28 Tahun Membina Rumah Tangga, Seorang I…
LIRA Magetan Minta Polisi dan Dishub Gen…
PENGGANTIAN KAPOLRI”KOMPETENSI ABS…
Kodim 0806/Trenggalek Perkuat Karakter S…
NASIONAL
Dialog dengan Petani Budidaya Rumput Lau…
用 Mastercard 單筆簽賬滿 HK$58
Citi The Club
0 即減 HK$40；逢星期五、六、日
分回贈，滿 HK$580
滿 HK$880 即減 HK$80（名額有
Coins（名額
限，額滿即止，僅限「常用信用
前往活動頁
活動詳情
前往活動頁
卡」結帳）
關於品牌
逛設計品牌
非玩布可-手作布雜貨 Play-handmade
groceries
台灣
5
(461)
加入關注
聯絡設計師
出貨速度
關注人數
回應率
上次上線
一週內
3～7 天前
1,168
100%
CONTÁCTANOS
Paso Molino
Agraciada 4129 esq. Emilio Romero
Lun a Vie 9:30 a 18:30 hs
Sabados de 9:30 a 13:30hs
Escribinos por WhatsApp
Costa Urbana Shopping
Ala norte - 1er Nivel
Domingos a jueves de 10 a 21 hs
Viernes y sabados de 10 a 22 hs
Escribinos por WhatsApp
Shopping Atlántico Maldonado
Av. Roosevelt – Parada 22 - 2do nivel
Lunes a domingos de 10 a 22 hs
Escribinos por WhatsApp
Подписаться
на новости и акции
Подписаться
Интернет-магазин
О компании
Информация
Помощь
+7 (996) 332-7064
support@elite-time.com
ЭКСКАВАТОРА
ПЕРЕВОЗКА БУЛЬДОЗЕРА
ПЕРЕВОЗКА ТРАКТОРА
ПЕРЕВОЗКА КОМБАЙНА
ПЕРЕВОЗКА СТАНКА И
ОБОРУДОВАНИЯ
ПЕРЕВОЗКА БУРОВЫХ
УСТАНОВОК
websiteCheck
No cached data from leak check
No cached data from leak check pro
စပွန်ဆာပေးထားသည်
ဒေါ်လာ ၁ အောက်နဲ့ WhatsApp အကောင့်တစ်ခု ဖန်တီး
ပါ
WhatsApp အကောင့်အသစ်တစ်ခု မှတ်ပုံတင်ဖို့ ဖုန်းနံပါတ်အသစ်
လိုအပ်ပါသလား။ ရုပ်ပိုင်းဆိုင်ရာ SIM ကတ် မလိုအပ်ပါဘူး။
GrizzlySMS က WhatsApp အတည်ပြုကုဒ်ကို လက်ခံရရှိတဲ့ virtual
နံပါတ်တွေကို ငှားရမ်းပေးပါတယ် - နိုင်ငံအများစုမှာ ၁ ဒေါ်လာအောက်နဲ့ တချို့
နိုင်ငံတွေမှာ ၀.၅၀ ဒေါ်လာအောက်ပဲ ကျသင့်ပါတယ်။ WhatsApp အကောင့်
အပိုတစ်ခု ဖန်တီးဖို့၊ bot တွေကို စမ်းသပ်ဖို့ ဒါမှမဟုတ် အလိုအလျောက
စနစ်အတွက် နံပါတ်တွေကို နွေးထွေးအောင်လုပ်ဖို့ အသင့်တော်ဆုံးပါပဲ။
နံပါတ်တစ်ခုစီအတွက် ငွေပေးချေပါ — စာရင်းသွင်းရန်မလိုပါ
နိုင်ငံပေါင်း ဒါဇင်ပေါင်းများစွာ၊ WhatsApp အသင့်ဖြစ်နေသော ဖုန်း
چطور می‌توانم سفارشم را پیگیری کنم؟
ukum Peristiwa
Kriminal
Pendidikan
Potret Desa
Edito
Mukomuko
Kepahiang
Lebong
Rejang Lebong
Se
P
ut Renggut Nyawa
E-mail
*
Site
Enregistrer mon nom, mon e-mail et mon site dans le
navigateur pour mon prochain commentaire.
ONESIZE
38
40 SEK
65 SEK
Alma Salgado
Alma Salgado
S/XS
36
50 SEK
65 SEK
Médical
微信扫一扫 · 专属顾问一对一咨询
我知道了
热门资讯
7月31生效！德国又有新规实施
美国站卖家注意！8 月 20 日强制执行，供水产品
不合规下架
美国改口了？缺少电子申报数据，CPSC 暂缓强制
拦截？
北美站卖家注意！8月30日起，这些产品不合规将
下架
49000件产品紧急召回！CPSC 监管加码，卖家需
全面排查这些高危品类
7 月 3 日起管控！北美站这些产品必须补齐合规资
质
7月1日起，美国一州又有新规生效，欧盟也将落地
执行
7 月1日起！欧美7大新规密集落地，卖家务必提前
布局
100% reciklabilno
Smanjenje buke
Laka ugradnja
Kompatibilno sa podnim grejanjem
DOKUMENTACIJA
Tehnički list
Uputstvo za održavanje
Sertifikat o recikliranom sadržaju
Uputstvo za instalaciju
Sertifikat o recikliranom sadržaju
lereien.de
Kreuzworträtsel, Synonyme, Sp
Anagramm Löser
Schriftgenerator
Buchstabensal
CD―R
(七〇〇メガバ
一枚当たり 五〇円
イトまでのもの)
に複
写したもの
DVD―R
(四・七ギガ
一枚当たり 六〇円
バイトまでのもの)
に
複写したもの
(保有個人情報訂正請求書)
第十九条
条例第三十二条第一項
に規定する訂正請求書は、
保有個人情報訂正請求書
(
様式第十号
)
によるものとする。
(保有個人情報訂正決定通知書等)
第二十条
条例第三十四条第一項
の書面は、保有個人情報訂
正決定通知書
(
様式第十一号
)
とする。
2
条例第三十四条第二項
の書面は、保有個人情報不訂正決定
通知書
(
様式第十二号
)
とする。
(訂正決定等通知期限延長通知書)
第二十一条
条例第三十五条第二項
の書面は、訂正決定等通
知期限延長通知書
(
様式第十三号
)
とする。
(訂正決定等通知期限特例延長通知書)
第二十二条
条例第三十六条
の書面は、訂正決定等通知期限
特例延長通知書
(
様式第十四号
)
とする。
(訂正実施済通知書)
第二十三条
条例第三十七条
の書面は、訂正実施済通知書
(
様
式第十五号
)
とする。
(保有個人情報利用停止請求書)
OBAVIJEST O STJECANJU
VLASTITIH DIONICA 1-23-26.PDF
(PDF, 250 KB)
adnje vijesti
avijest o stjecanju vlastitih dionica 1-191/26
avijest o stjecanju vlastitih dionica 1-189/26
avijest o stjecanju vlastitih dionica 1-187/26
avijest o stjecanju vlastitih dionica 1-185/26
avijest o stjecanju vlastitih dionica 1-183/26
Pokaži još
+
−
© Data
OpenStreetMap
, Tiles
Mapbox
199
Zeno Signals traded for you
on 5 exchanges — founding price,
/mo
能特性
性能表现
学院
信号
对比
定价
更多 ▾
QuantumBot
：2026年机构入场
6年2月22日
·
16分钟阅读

=====

Written task: Look through the records above for the word "from" and state how many lines contain it, giving the number alone.

Problem solution: 2